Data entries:
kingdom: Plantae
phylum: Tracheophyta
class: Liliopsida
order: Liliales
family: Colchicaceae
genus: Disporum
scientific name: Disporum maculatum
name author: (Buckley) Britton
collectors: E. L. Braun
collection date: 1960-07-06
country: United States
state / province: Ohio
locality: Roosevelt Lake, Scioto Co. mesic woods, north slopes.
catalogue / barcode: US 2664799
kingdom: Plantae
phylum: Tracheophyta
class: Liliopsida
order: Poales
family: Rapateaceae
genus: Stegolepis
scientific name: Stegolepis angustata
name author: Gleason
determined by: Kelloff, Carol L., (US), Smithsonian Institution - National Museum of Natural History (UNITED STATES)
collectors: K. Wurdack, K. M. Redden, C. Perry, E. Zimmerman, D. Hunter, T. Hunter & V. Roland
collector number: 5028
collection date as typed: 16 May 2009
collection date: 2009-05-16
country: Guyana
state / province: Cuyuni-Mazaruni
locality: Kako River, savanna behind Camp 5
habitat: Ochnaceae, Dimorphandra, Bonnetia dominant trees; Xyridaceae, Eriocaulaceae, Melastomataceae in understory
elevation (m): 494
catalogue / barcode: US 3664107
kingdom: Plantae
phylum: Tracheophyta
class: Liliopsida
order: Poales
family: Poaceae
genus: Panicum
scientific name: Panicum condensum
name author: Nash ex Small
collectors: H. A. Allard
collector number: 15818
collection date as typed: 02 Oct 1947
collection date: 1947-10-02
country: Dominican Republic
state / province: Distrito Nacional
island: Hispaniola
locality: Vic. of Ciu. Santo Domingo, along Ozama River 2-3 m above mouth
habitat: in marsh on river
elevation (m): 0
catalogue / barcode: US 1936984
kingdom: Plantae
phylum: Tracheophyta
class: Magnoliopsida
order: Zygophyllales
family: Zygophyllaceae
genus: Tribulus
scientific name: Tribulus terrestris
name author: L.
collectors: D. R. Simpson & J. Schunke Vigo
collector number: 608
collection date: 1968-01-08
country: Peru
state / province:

Task to complete. Copy out every line of these rows without any changes.

The completed task.
kingdom: Plantae
phylum: Tracheophyta
class: Liliopsida
order: Liliales
family: Colchicaceae
genus: Disporum
scientific name: Disporum maculatum
name author: (Buckley) Britton
collectors: E. L. Braun
collection date: 1960-07-06
country: United States
state / province: Ohio
locality: Roosevelt Lake, Scioto Co. mesic woods, north slopes.
catalogue / barcode: US 2664799
kingdom: Plantae
phylum: Tracheophyta
class: Liliopsida
order: Poales
family: Rapateaceae
genus: Stegolepis
scientific name: Stegolepis angustata
name author: Gleason
determined by: Kelloff, Carol L., (US), Smithsonian Institution - National Museum of Natural History (UNITED STATES)
collectors: K. Wurdack, K. M. Redden, C. Perry, E. Zimmerman, D. Hunter, T. Hunter & V. Roland
collector number: 5028
collection date as typed: 16 May 2009
collection date: 2009-05-16
country: Guyana
state / province: Cuyuni-Mazaruni
locality: Kako River, savanna behind Camp 5
habitat: Ochnaceae, Dimorphandra, Bonnetia dominant trees; Xyridaceae, Eriocaulaceae, Melastomataceae in understory
elevation (m): 494
catalogue / barcode: US 3664107
kingdom: Plantae
phylum: Tracheophyta
class: Liliopsida
order: Poales
family: Poaceae
genus: Panicum
scientific name: Panicum condensum
name author: Nash ex Small
collectors: H. A. Allard
collector number: 15818
collection date as typed: 02 Oct 1947
collection date: 1947-10-02
country: Dominican Republic
state / province: Distrito Nacional
island: Hispaniola
locality: Vic. of Ciu. Santo Domingo, along Ozama River 2-3 m above mouth
habitat: in marsh on river
elevation (m): 0
catalogue / barcode: US 1936984
kingdom: Plantae
phylum: Tracheophyta
class: Magnoliopsida
order: Zygophyllales
family: Zygophyllaceae
genus: Tribulus
scientific name: Tribulus terrestris
name author: L.
collectors: D. R. Simpson & J. Schunke Vigo
collector number: 608
collection date: 1968-01-08
country: Peru
state / province:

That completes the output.